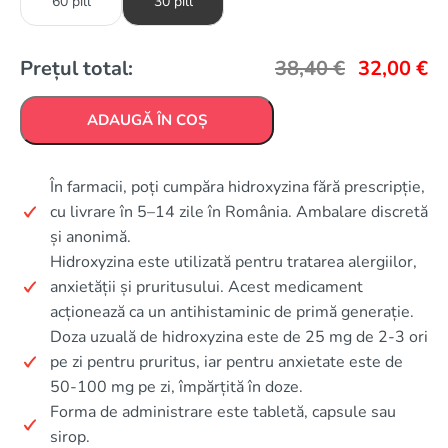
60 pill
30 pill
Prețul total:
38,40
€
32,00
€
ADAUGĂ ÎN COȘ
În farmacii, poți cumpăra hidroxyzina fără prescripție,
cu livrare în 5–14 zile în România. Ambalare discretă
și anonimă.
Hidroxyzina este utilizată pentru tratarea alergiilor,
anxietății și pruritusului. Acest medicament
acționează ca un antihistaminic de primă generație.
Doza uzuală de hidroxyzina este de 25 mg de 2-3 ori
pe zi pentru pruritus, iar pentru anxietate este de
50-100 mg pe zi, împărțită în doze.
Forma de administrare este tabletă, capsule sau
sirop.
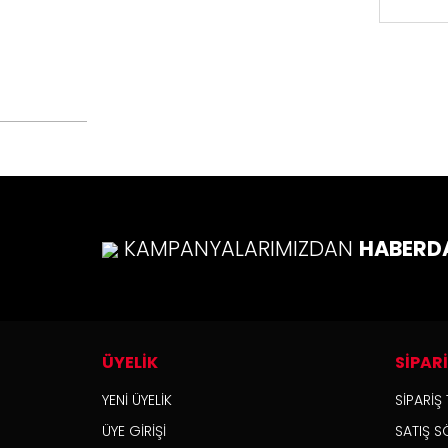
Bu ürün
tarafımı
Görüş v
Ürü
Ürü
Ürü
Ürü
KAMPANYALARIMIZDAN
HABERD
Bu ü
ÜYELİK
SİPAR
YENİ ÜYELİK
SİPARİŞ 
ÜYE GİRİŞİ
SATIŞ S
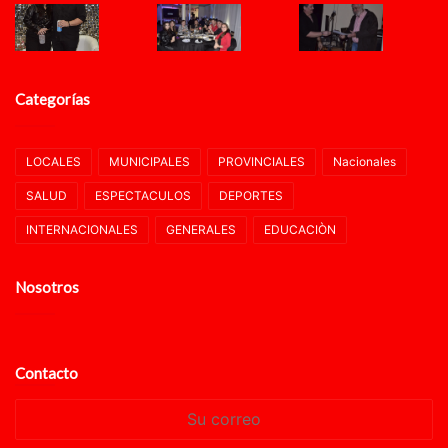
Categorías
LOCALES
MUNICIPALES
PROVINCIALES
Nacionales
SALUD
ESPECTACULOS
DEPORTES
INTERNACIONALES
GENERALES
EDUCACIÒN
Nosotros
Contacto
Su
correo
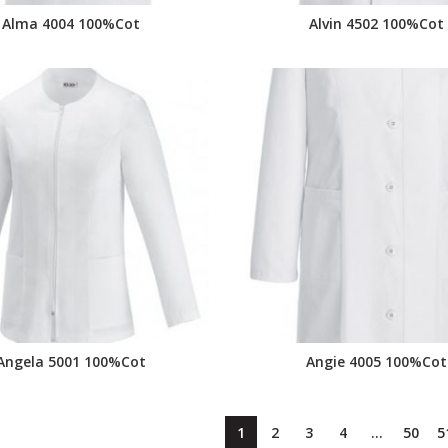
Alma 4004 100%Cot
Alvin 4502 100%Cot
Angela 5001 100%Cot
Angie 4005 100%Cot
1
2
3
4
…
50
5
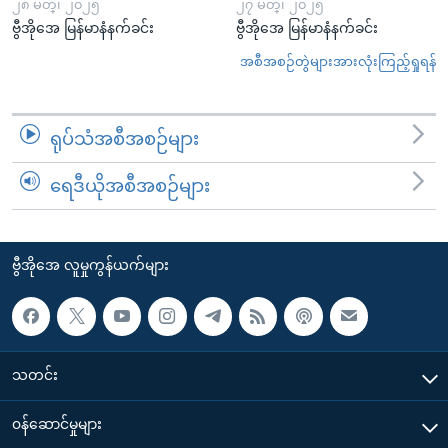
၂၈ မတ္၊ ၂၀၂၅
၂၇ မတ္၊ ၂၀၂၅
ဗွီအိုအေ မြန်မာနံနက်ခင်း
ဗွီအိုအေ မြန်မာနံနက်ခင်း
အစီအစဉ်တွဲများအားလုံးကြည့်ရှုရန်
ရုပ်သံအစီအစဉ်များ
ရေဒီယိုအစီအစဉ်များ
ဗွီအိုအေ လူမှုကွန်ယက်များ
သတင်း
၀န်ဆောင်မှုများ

--

**Aim of the task:** Output all the records, word for word, with no pictures in the copy.

**Your solution:**
60 pill
30 pill
Prețul total:
38,40
€
32,00
€
ADAUGĂ ÎN COȘ
În farmacii, poți cumpăra hidroxyzina fără prescripție,
cu livrare în 5–14 zile în România. Ambalare discretă
și anonimă.
Hidroxyzina este utilizată pentru tratarea alergiilor,
anxietății și pruritusului. Acest medicament
acționează ca un antihistaminic de primă generație.
Doza uzuală de hidroxyzina este de 25 mg de 2-3 ori
pe zi pentru pruritus, iar pentru anxietate este de
50-100 mg pe zi, împărțită în doze.
Forma de administrare este tabletă, capsule sau
sirop.
Bu ürün
tarafımı
Görüş v
Ürü
Ürü
Ürü
Ürü
KAMPANYALARIMIZDAN
HABERD
Bu ü
ÜYELİK
SİPAR
YENİ ÜYELİK
SİPARİŞ 
ÜYE GİRİŞİ
SATIŞ S
Categorías
LOCALES
MUNICIPALES
PROVINCIALES
Nacionales
SALUD
ESPECTACULOS
DEPORTES
INTERNACIONALES
GENERALES
EDUCACIÒN
Nosotros
Contacto
Su
correo
Alma 4004 100%Cot
Alvin 4502 100%Cot
Angela 5001 100%Cot
Angie 4005 100%Cot
1
2
3
4
…
50
5
၂၈ မတ္၊ ၂၀၂၅
၂၇ မတ္၊ ၂၀၂၅
ဗွီအိုအေ မြန်မာနံနက်ခင်း
ဗွီအိုအေ မြန်မာနံနက်ခင်း
အစီအစဉ်တွဲများအားလုံးကြည့်ရှုရန်
ရုပ်သံအစီအစဉ်များ
ရေဒီယိုအစီအစဉ်များ
ဗွီအိုအေ လူမှုကွန်ယက်များ
သတင်း
၀န်ဆောင်မှုများ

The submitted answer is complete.